PROBLEM DETAILS
Rewrite the text of every record below, swapping each "Person at" for "Subject at" and changing nothing else. Leave the pictures out of the rewritten version.

DATASET ENTRIES
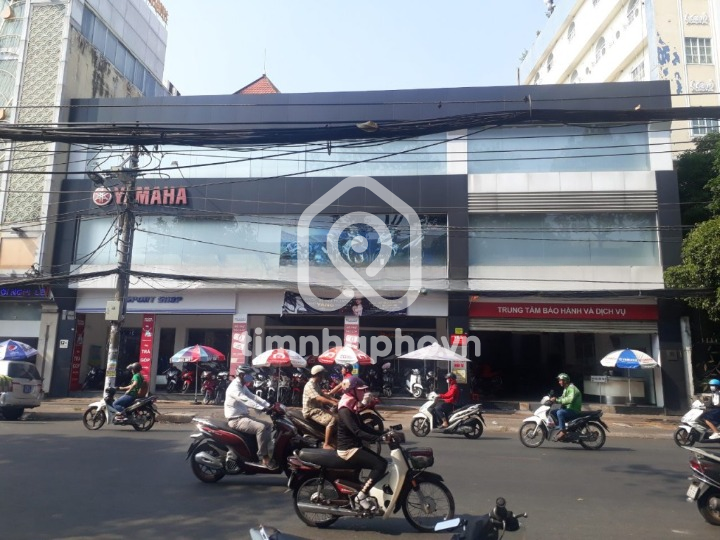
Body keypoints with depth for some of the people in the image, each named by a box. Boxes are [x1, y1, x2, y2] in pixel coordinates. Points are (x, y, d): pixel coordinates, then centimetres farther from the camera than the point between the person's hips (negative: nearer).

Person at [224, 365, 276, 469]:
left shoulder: (243, 387, 16)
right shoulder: (234, 387, -17)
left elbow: (253, 397, 10)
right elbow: (246, 400, -31)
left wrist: (269, 405, -4)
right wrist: (262, 408, -40)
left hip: (244, 417, 10)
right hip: (236, 419, -10)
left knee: (268, 425, 6)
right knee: (261, 427, -28)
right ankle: (264, 457, -22)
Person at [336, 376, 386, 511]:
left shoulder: (352, 407, 11)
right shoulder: (345, 410, -20)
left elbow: (363, 427, 15)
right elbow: (357, 432, -29)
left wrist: (382, 434, 4)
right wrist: (378, 438, -34)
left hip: (355, 447, 10)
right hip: (348, 450, -10)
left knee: (382, 462, 6)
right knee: (380, 465, -16)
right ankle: (361, 495, -9)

RESULT OF THIS EXERCISE
Body keypoints with depth for some of the people in the image, each named by a box. Boxes are [x1, y1, x2, y2] in pixel coordinates. Points are (x, y, d): pixel coordinates, then centimetres farther from the camera than the point between the person's hips (negative: nearer).

Subject at [224, 365, 276, 469]:
left shoulder: (243, 387, 16)
right shoulder: (234, 387, -17)
left elbow: (253, 397, 10)
right elbow: (246, 400, -31)
left wrist: (269, 405, -4)
right wrist: (262, 408, -40)
left hip: (244, 417, 10)
right hip: (236, 419, -10)
left knee: (268, 425, 6)
right knee: (261, 427, -28)
right ankle: (264, 457, -22)
Subject at [336, 376, 386, 511]:
left shoulder: (352, 407, 11)
right shoulder: (345, 410, -20)
left elbow: (363, 427, 15)
right elbow: (357, 432, -29)
left wrist: (382, 434, 4)
right wrist: (378, 438, -34)
left hip: (355, 447, 10)
right hip: (348, 450, -10)
left knee: (382, 462, 6)
right knee: (380, 465, -16)
right ankle: (361, 495, -9)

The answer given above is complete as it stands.